*Aufgabe A*:
Kannst du die Datensätze vom Anfang bis einschließlich der Zeile mit "Entered: 3.37" Zeile für Zeile unverändert wiedergeben? Die Bilder lässt du dabei weg.
= = = = =
Zum Schluss noch ein kleiner Denkanstoß. Sie werden sicherlich die Vorschläge von Herrn Prof. Hirschauer von der Uni Halle und von Prof. Mußhoff aus Göttingen gelesen haben: eine Risikoausgleichszulage, welche aus Teilen der Direktzahlungen erfolgen soll. Ich denke, man sollte diesen Vorschlag nicht von vornherein abtun, sondern darüber diskutieren. Das wäre im Ausschuss durchaus möglich.
Meine sehr verehrten Damen und Herren! Es ist schon gesagt worden, wir plädieren dafür, beide Anträge an die Ausschüsse zu überweisen. Ich freue mich auf die Diskussion in den Ausschüssen. - Vielen Dank, für Ihre Aufmerksamkeit.
Sehr geehrte Frau Präsidentin! Sehr geehrte Damen und Herren Kollegen! Ob Sonne brennt, ob Regen fällt - der Bauer schreit nach Steuergeld. Dieser freche Reim ist der neue Sommerhit in diesem Jahr, dem als Ouvertüre im Medientheater die Forderung des Bauernverbandes nach Hilfsgeldern in Höhe von 1 Milliarde € vorausgegangen war.
Wie kommt der Bauernverband denn auf eine derartig hohe Summe? - Das kann ich Ihnen sagen: Es hat ein halbes Jahr lang nicht geregnet; der Ertrag bei den Feldfrüchten ist in Sachsen-Anhalt im Durchschnitt ein Drittel geringer; Futterpflanzen und Sonderkulturen weisen Ernteausfälle von mehr als 50 % auf.
Wie sich der Futtermittelmangel entwickeln wird, steht noch in den Sternen, aber bereits jetzt kostet der 300-kg-Heuballen 90 €, normal wären 40 €. Es ist noch nicht einmal Frühjahr. Es wird also wohl oder übel ein weiterer Abbau der Tierbestände erfolgen, in welchem Ausmaß bleibt abzuwarten. Es wird aber dramatisch werden.
Daher gewährt die Bundeslandwirtschaftsministerin Julia Klöckner - man spricht von ihrer ersten großen Bewährungsprobe - großzügig Gesamthilfen in Höhe von 340 Millionen € - Gesamthilfen! -, das heißt also 170 Millionen € aus dem Bundeshaushalt und weitere 170 Millionen € aus den Ländern. In Sachsen-Anhalt sollen so Hilfen von insgesamt 30 Millionen € bereitgestellt werden. Bei einem geschätzten Gesamtschaden von 270 Millionen € ist dies ein Tropfen auf den immer noch trockenen Boden - jedenfalls für die Landwirte, die es wirklich extrem getroffen hat.
= = = = =
*Aufgabe B*:
Schreib aus der Rede zu den Dürrehilfen den Abschnitt von "Wie sich der" bis einschließlich "extrem getroffen hat." wortgetreu ab.
= = = = =
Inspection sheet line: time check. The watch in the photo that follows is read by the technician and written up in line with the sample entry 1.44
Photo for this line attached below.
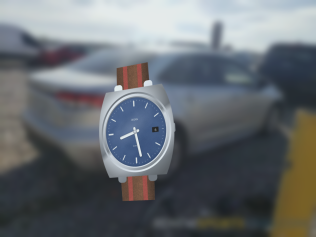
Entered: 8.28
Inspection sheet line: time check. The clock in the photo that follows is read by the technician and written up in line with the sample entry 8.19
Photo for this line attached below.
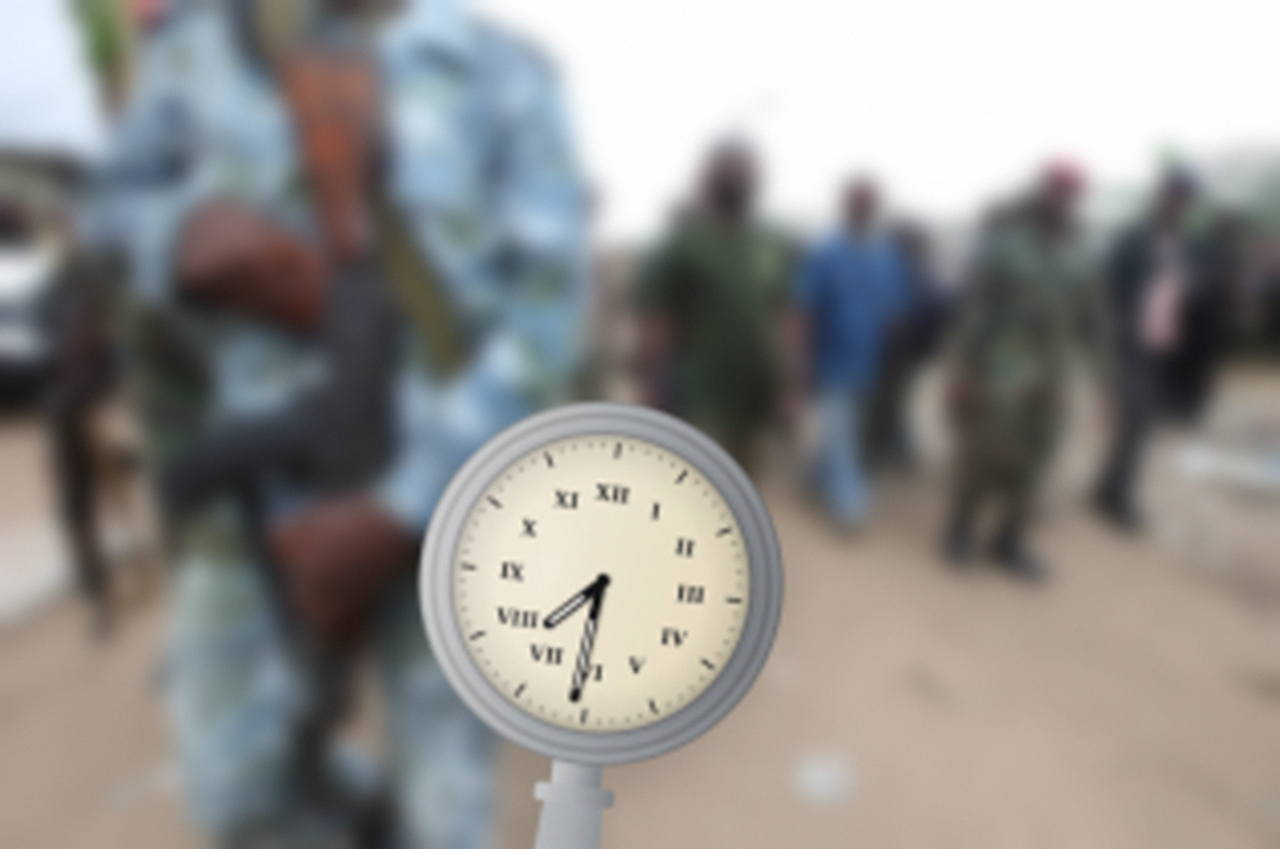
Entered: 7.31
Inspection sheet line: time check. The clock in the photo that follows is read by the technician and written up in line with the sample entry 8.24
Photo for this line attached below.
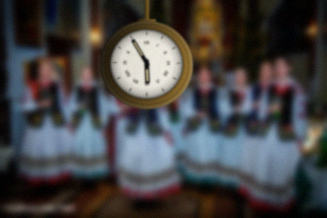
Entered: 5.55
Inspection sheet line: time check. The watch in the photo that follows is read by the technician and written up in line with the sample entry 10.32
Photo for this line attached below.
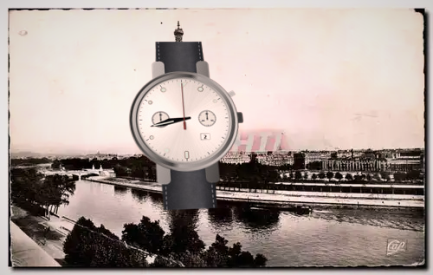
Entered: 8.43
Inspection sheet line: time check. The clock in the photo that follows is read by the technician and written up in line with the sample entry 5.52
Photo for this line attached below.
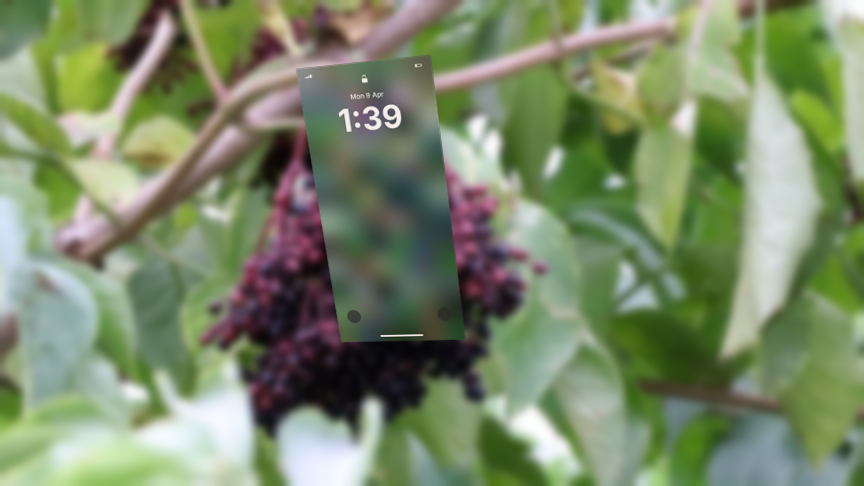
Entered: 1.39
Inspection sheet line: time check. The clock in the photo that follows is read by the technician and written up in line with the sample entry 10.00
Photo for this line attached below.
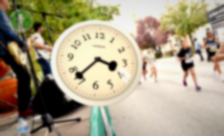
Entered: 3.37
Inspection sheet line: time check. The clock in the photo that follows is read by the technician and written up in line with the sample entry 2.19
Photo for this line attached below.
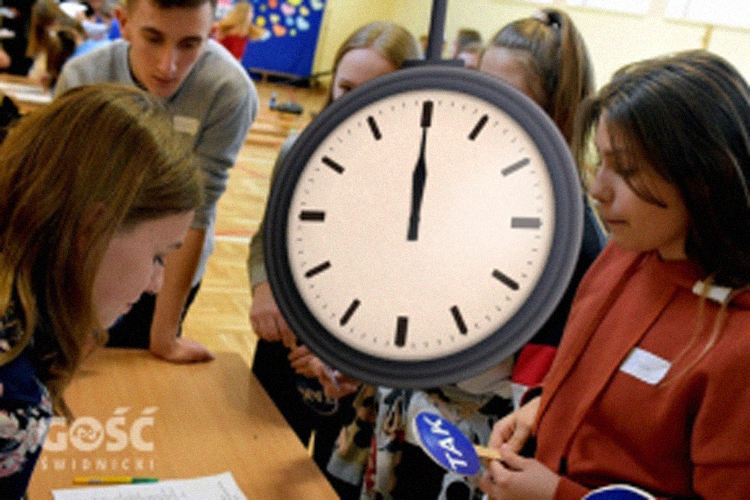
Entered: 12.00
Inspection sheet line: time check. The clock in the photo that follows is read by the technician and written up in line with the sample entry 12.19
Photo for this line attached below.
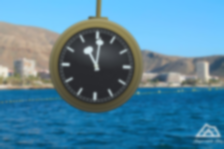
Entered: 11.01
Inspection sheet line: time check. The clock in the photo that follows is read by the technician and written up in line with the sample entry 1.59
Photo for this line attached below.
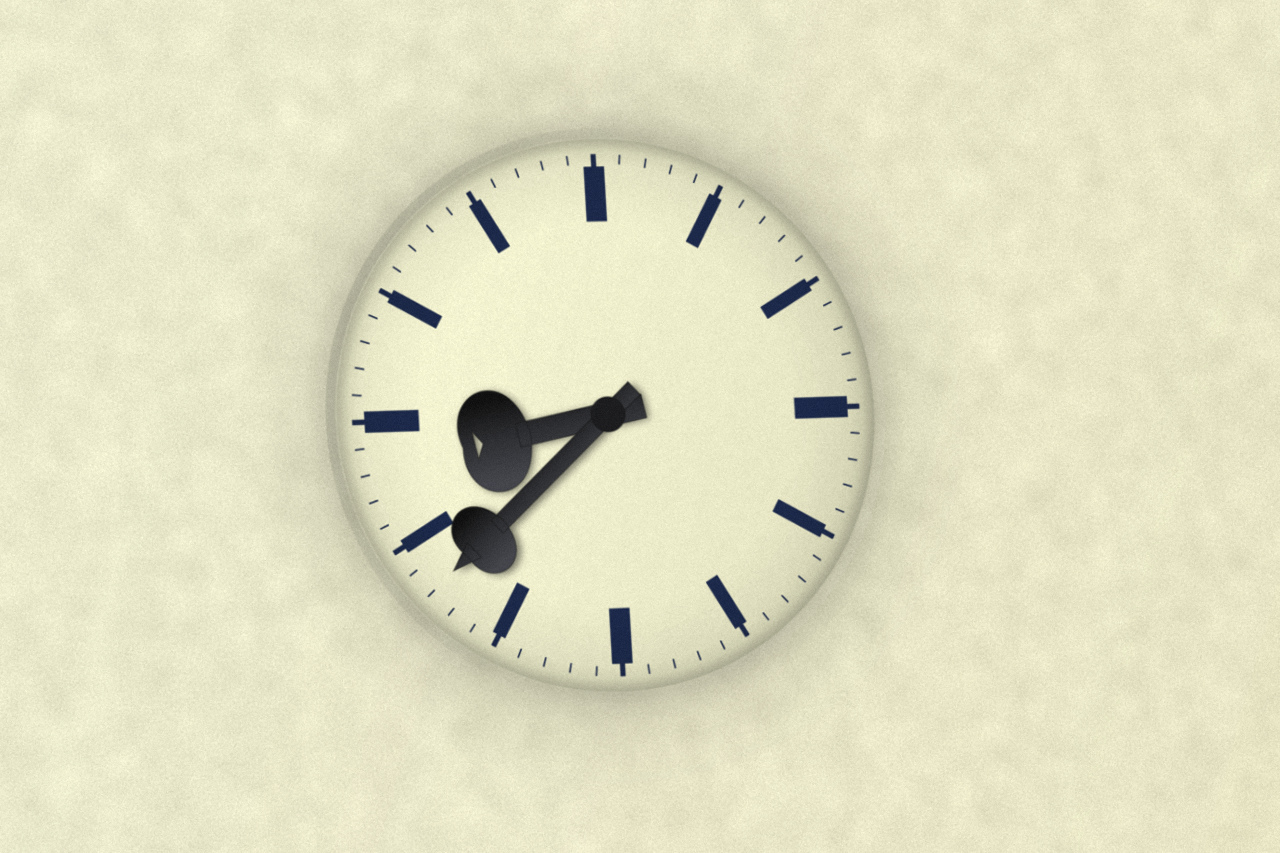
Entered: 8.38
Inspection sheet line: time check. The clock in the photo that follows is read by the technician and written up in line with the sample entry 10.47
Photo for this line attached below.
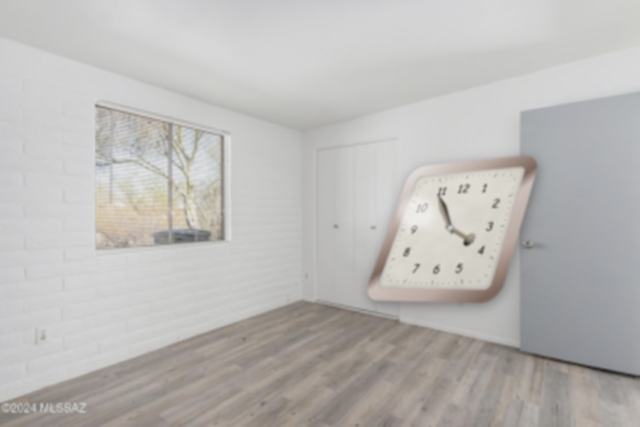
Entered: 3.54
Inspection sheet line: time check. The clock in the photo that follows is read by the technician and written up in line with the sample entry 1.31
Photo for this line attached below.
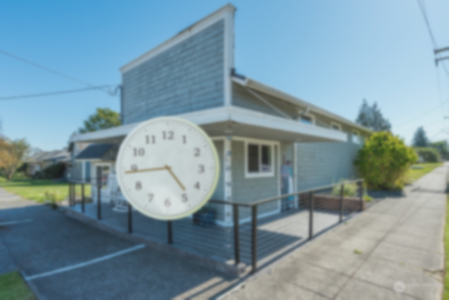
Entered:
= = = = =
*Ergebnis A*:
Inspection sheet line: time check. The watch in the photo that follows is read by the technician and written up in line with the sample entry 1.44
Photo for this line attached below.
Entered: 8.28
Inspection sheet line: time check. The clock in the photo that follows is read by the technician and written up in line with the sample entry 8.19
Photo for this line attached below.
Entered: 7.31
Inspection sheet line: time check. The clock in the photo that follows is read by the technician and written up in line with the sample entry 8.24
Photo for this line attached below.
Entered: 5.55
Inspection sheet line: time check. The watch in the photo that follows is read by the technician and written up in line with the sample entry 10.32
Photo for this line attached below.
Entered: 8.43
Inspection sheet line: time check. The clock in the photo that follows is read by the technician and written up in line with the sample entry 5.52
Photo for this line attached below.
Entered: 1.39
Inspection sheet line: time check. The clock in the photo that follows is read by the technician and written up in line with the sample entry 10.00
Photo for this line attached below.
Entered: 3.37

*Ergebnis B*:
Wie sich der Futtermittelmangel entwickeln wird, steht noch in den Sternen, aber bereits jetzt kostet der 300-kg-Heuballen 90 €, normal wären 40 €. Es ist noch nicht einmal Frühjahr. Es wird also wohl oder übel ein weiterer Abbau der Tierbestände erfolgen, in welchem Ausmaß bleibt abzuwarten. Es wird aber dramatisch werden.
Daher gewährt die Bundeslandwirtschaftsministerin Julia Klöckner - man spricht von ihrer ersten großen Bewährungsprobe - großzügig Gesamthilfen in Höhe von 340 Millionen € - Gesamthilfen! -, das heißt also 170 Millionen € aus dem Bundeshaushalt und weitere 170 Millionen € aus den Ländern. In Sachsen-Anhalt sollen so Hilfen von insgesamt 30 Millionen € bereitgestellt werden. Bei einem geschätzten Gesamtschaden von 270 Millionen € ist dies ein Tropfen auf den immer noch trockenen Boden - jedenfalls für die Landwirte, die es wirklich extrem getroffen hat.